Most DTC Attendees Were Satisfied with the Program

  • Eighty percent of DTC participants believed the program was a worthwhile experience, and 74 percent believed they were better prepared for reintegration after completing the program.

DTC Did Not Improve Measured Post-Deployment Outcomes

  • A comparison of DTC attendees and a control group of airmen showed no evidence of significant reductions in PTSD symptoms, frequency of depression symptoms, binge drinking, or social conflicts attributable to DTC.


  • If the main goals of the DTC program are improvements in psychological and social outcomes after reintegration, then the DTC program should be discontinued or redesigned, and resources directed to DTC should be invested in alternative programs or treatments that have been demonstrated to improve those outcomes.
  • If the DTC has other goals and potential benefits, not assessed in this evaluation — such as providing airmen with well-deserved rest and relaxation following a difficult deployment, capturing after-action information that can feed into improved training and tasking, reducing stress during homecoming, or improving retention among airmen — then the program should be restructured around those alternative goals.
  • Even if improving behavioral health is identified as a key program goal, remove the contraindicated program element of group processing of psychological trauma and develop policy to prevent its reintroduction.
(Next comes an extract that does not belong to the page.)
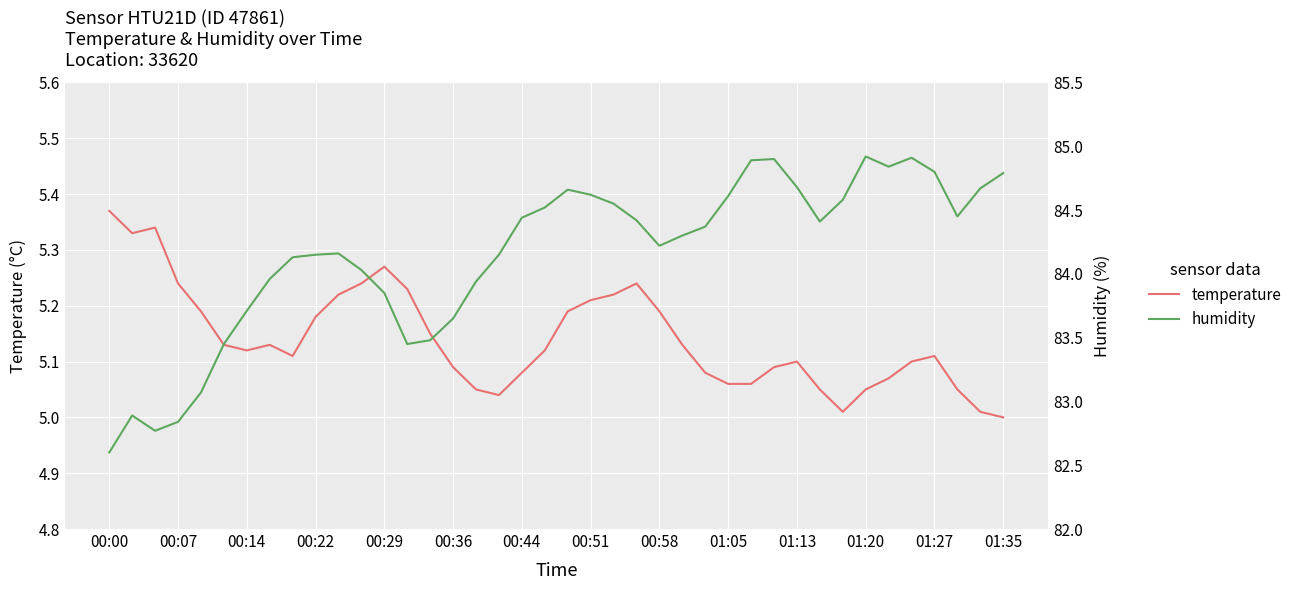

True or false: humidity and temperature intersect in this chart.

False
This research was sponsored by the Defense Centers of Excellence for Psychological Health and Traumatic Brain Injury (DCoE) and conducted within the Forces and Resources Policy Center of the RAND National Defense Research Institute, a federally funded research and development center sponsored by the Office of the Secretary of Defense, the Joint Staff, the Unified Combatant Commands, the Navy, the Marine Corps, the defense agencies, and the defense Intelligence Community.